▶ **Zadanie pisemne 1**
Przepisz dosłownie fragment tekstu o synku i gołębiach, od słów „Podczas jednego z” do słów „się do zoo...”, łącznie z nimi.
▶ **Zadanie pisemne 2**
Kontynuuj tekst o synku i gołębiach, zaczynając po jego ostatnim zdaniu.

Synek_w_bojówkach, jak na niemal roczniaka przystało, stawia pierwsze kroczki. Głównie w domowych pieleszach, choć dreptanie w asyście mamy lub babci zdarzyło mu się już także na spacerze.
Podczas jednego z owych spacerów Synek_w_bojówkach napotkał gołębie. Ptactwo gwarnie zleciało się w okolice odwiedzanego przez liczne mamy i maluszki placu zabaw, w nadziei, że dostanie do podziobania trochę chlebka, kukurydzianych chrupek czy innych spacerowych łakoci. Synek_w_bojówkach oniemiał, oczka zrobiły mu się wielkie jak pięciozłotówki, po czym z radosnym okrzykiem zaczął całą siłą małego ciałka wyrywać się z pasów bezpieczeństwa w wózku... Mama_w_bojówkach wymontowała więc syna z pojazdu, wyposażyła w obuwie, po czym chwyciła pod paszki i pomogła przespacerować się w kierunku gołębi. Synek z dumą i nieukrywaną radością Małego Odkrywcy obserwował, głośno komentował, a nawet próbował wdrapać się na płotek, za którym przebywały ptaki. Mama doszła do wniosku, że chyba czas wybrać się do zoo...

▶ **Dostarczony materiał**
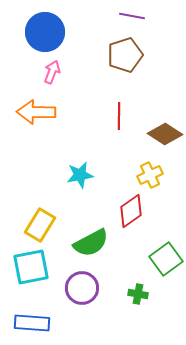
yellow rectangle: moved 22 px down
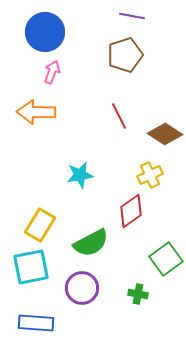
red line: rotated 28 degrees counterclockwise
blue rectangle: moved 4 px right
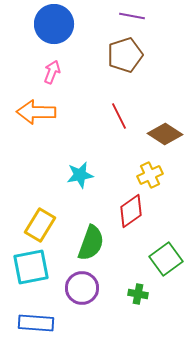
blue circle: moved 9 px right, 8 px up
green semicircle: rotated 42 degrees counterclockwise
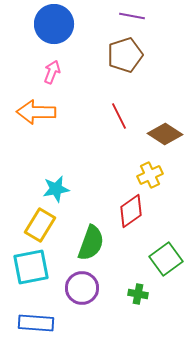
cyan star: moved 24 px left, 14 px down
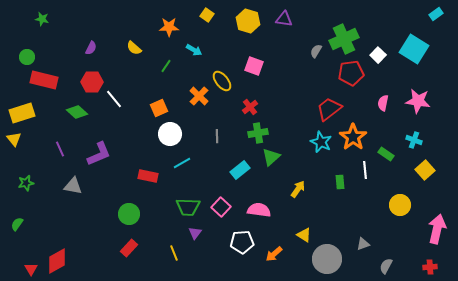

---

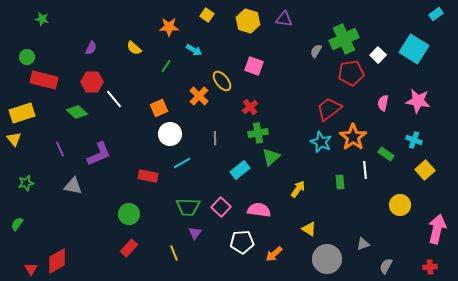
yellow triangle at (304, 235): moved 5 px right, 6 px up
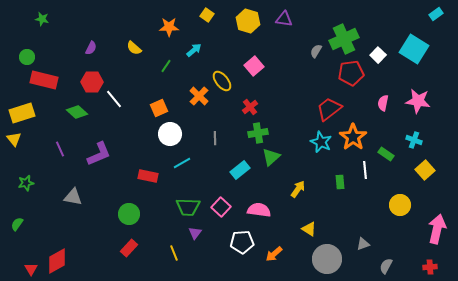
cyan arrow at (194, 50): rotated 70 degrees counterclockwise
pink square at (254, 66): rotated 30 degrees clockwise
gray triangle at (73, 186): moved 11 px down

▶ **Odpowiedź końcowa 1**
Podczas jednego z owych spacerów Synek_w_bojówkach napotkał gołębie. Ptactwo gwarnie zleciało się w okolice odwiedzanego przez liczne mamy i maluszki placu zabaw, w nadziei, że dostanie do podziobania trochę chlebka, kukurydzianych chrupek czy innych spacerowych łakoci. Synek_w_bojówkach oniemiał, oczka zrobiły mu się wielkie jak pięciozłotówki, po czym z radosnym okrzykiem zaczął całą siłą małego ciałka wyrywać się z pasów bezpieczeństwa w wózku... Mama_w_bojówkach wymontowała więc syna z pojazdu, wyposażyła w obuwie, po czym chwyciła pod paszki i pomogła przespacerować się w kierunku gołębi. Synek z dumą i nieukrywaną radością Małego Odkrywcy obserwował, głośno komentował, a nawet próbował wdrapać się na płotek, za którym przebywały ptaki. Mama doszła do wniosku, że chyba czas wybrać się do zoo...

▶ **Odpowiedź końcowa 2**
Od tamtej pory Synek_w_bojówkach nie przejedzie ani nie przejdzie obojętnie obok żadnego gołębia. Niedawno chciał nawet podzielić się z kilkoma nowym rarytasem - makowym rogalikiem! Podobną sympatią darzy jedynie domowe czworonogi - koty, a jako, że w rodzinie kotolubów sporo, ma wiele okazji obcować z futrzakami. Niestety, z jakiegoś dziwnego powodu, im bardziej chciałby zaprzyjaźnić się z którymś kotem, tym bardziej kot ów ucieka poza zasięg małych łapek... Synek_w_bojówkach nie poddaje się jednak i wytrwale ćwiczy, by już wkrótce dotrzymać kotom tempa w psotach. Mama z kolei już obmyśla plan wycieczek turystyczno-krajoznawczych do królestwa gołębi - na Stare Miasto, z obowiązkowym przysmakiem dla ptaków w kieszeni. Relacja, jak mniema, już wkrótce ;)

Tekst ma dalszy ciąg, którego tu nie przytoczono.